Meski cerita motivasi telah banyak beredar di pasaran, tapi saya jamin cerita
saya akan terasa exclusive. Hwakaka... udah kayak promosi produk atau acara tv
aja...
*****
Pertengahan
Januari lalu saya resign dari
pekerjaan saya. Pasca resign, yang
ada di pikiran saya adalah bagaimana secara cepat mendapatkan pekerjaan
pengganti yang lebih baik. Ada lowongan di koran dan internet yang sekiranya
kualifikasi saya memenuhi langsung saya apply.
Ajakan untuk ikut Job Fair dari
teman-teman juga saya iyakan meski dalam hati saya sudah malas mengikuti acara
seperti ini. Entah sudah berapa kali Job
Fair saya ikuti namun tak pernah membuahkan hasil. Justru 3 kali saya
mendapatkan pekerjaan bukan melalui Job
Fair. Setelah dua kali Job Fair
di Semarang belum memecahkan kutukan, saya pun berikrar layaknya Mahapatih
Gadjah Mada. “Job Fair UGM adalah Job Fair terakhir yang saya ikuti.

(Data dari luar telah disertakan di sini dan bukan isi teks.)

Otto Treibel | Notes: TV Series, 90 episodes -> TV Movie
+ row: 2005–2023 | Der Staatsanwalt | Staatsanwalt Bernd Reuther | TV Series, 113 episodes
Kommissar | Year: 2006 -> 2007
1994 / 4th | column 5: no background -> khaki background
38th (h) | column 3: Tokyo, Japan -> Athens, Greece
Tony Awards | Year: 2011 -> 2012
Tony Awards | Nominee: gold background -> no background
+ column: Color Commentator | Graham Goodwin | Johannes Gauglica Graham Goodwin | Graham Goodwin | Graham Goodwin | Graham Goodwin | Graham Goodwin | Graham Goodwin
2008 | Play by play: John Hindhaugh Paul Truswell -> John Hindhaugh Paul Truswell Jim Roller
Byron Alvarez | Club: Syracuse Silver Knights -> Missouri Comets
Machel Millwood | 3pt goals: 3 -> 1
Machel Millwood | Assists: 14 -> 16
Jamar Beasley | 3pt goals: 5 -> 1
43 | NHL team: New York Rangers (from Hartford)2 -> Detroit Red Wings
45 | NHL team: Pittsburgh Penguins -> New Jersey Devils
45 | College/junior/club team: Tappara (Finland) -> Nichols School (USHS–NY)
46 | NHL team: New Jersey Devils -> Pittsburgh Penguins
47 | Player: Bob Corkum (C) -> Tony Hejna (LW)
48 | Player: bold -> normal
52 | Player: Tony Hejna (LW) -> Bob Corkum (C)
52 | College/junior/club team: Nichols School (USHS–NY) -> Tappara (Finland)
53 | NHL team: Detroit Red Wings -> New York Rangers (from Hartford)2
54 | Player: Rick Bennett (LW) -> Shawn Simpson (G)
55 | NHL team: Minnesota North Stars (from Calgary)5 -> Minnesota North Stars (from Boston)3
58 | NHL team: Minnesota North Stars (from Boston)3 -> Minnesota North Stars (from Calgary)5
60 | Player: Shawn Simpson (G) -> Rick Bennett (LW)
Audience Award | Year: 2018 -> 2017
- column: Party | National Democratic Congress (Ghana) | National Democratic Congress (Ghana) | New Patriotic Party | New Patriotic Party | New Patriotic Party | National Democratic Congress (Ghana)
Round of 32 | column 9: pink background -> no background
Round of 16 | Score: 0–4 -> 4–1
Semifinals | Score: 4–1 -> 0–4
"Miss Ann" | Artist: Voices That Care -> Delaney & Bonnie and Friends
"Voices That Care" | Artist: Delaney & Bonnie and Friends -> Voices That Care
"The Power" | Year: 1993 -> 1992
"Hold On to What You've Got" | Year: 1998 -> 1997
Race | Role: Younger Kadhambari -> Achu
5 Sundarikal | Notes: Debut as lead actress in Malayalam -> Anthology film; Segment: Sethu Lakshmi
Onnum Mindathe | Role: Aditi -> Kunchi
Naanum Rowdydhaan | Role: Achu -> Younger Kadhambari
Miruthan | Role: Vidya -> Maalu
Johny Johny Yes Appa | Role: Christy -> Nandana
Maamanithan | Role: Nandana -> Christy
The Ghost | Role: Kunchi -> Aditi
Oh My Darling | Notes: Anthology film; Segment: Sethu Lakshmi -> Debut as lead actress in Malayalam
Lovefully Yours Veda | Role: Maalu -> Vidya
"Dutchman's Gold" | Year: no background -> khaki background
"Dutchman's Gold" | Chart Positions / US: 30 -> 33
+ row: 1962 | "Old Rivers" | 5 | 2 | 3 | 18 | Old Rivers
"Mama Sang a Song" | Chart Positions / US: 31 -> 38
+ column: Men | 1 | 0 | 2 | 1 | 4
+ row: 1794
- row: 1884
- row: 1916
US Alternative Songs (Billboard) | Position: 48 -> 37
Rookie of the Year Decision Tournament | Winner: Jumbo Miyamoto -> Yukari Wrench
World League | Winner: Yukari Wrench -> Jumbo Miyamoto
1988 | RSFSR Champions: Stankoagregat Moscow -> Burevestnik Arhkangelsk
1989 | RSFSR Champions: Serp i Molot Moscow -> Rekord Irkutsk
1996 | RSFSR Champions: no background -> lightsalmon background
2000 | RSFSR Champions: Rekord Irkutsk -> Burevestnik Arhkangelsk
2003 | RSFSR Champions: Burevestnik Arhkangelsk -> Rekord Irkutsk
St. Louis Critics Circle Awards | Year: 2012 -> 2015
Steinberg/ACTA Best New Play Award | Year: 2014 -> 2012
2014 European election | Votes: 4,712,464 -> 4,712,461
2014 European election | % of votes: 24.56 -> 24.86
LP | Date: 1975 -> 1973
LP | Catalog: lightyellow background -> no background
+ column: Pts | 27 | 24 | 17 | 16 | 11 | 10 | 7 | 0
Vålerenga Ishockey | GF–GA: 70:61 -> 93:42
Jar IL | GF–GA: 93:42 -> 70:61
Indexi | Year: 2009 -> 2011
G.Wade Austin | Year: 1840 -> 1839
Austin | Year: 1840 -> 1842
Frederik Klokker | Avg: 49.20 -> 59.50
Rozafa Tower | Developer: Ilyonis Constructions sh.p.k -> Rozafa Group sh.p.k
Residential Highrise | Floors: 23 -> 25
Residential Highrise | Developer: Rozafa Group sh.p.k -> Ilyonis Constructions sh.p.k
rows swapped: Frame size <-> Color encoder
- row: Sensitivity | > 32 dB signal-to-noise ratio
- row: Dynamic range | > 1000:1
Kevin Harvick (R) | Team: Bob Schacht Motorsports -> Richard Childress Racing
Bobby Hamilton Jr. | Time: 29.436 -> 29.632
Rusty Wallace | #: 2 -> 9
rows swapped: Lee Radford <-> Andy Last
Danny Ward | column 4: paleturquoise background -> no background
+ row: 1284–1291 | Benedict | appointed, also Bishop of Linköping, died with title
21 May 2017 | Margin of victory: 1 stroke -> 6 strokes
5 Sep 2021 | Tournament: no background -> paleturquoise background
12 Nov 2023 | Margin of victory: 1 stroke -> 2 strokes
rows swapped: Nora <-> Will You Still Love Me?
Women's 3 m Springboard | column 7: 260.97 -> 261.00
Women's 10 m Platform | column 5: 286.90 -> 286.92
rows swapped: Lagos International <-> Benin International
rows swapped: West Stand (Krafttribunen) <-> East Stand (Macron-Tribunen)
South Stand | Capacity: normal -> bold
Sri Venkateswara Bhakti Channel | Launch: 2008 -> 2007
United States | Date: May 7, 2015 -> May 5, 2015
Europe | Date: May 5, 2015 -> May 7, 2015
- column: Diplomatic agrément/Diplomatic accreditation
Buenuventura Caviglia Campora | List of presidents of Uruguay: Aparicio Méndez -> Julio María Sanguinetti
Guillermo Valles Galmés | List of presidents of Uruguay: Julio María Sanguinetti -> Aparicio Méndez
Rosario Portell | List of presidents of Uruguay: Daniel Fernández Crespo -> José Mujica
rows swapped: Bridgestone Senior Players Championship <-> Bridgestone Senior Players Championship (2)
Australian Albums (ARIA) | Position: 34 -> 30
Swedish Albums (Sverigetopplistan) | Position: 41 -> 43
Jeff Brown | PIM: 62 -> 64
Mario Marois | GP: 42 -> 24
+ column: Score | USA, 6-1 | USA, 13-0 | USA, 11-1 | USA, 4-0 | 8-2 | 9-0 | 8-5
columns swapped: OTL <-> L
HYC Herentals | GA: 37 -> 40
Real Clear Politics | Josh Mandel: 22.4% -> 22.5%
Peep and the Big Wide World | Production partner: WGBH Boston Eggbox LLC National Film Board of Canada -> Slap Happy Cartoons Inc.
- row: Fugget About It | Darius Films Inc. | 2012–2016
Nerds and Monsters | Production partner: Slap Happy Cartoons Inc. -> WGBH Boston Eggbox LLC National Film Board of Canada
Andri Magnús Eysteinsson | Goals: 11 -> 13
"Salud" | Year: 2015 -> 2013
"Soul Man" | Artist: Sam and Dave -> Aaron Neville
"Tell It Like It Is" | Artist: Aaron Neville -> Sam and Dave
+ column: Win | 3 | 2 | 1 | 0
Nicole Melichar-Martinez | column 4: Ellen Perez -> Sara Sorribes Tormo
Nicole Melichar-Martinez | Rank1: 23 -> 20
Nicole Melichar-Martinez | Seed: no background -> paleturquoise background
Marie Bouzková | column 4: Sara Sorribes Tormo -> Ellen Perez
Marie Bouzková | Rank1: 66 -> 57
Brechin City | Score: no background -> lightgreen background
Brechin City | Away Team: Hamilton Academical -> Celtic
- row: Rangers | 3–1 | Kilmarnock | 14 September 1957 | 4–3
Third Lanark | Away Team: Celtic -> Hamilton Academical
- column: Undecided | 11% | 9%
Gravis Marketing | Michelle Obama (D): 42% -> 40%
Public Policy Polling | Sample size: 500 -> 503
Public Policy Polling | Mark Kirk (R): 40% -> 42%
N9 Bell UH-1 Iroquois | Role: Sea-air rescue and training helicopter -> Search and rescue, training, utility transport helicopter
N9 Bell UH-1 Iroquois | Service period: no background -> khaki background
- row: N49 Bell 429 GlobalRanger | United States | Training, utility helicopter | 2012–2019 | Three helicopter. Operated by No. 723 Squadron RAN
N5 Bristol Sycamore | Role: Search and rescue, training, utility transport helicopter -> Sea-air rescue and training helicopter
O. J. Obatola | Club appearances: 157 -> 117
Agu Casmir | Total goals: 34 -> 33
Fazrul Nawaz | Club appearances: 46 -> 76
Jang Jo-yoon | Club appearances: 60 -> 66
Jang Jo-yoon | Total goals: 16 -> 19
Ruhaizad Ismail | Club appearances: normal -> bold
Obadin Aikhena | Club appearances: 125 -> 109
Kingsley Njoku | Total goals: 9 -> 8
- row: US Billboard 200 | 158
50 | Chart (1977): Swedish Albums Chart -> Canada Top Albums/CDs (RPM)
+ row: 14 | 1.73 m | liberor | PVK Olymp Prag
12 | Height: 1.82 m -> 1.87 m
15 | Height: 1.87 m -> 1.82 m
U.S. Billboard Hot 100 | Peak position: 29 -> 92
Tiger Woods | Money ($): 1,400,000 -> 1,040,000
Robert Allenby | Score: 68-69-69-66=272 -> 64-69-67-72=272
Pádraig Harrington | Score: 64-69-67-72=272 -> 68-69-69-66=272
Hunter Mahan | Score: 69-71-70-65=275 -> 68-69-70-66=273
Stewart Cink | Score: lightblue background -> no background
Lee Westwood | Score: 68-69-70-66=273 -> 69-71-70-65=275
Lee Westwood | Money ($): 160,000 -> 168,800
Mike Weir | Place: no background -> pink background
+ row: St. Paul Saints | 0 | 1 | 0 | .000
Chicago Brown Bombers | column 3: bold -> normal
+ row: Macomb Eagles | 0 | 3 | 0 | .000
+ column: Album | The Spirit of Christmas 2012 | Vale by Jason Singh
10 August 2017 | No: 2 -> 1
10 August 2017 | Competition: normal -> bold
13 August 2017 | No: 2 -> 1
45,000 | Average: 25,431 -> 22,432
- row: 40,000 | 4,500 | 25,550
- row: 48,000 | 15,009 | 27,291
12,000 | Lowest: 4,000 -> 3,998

Apabila tidak membuahkan hasil juga, saya tidak akan mengikuti Job Fair lagi dan memilih mencari kerja
dengan cara lain atau berwirausaha”, begitu ikrar saya kepada beberapa teman
saya yang hanya mendapatkan tanggapan es batu alias dingin-dingin ajah.
Hingga
hari yang ditentukan tiba. Kami berangkat mengikuti Job Fair UGM. Namun karena saya tidak mendapat panggilan untuk hari
pertama pasca Job Fair, saya pun
pulang Semarang. Kebetulan di Semarang juga ada tes dari sebuah bank berlabel
BUMN meski secara hati saya kurang tertarik apalagi posisinya juga tidak saya
minati. Namun teror umur dan teror situasi membuat saya tetap mengikuti tes
tersebut. Tak lama berselang ada panggilan tes di Jogja dari sebuah perusahan rokok
yang sudah ternama. Harapan sempat melambung tinggi manakala penempatan di
Semarang dan hanya menyisakan tes kesehatan yang belum dijalani. Seminggu terlewati
tidak ada kabar. Saya pun harus ikhlas untuk tidak memikirkannya lagi. Harapan
yang tersisa tinggal dari bank BUMN di mana saya sudah lolos dari tahap awal.
Saat
di rasa Job Fair Jogja sudah tidak menyisakan harapan buat saya. Tiba-tiba pada
hari Jum’at pukul setengah sembilan malam HP saya berdering dan menampakkan
nomor Jakarta. Nomor siapakah gerangan? Mungkinkah panggilan tes? Harap-harap
cemas saya terjawab saat saya angkat.
Dinar:
“Selamat malam. Dengan mas Huda Rahadian?
Saya:
“Iya benar.”
Dinar: “Saya Dinar dari TV (menyebut
salah satu tv nasional). Kami mengundang Anda untuk interview dan psikotest pada besok senin di kantor kami di jalan
xxx Jakarta. Bisa?
Saya: “Bisa”, jawab saya tanpa pikir
panjang.
Dinar: “Bawa pensil HB yaa...”
Saya: “Iyaa Bu...”
Segera hal ini saya sampaikan kepada
orang tua saya. Mereka senang tapi mereka juga menanyakan bagaimana seandainya
saya dipanggil dari perusahaan rokok? Saya katakan bahwa kemungkinan itu kecil.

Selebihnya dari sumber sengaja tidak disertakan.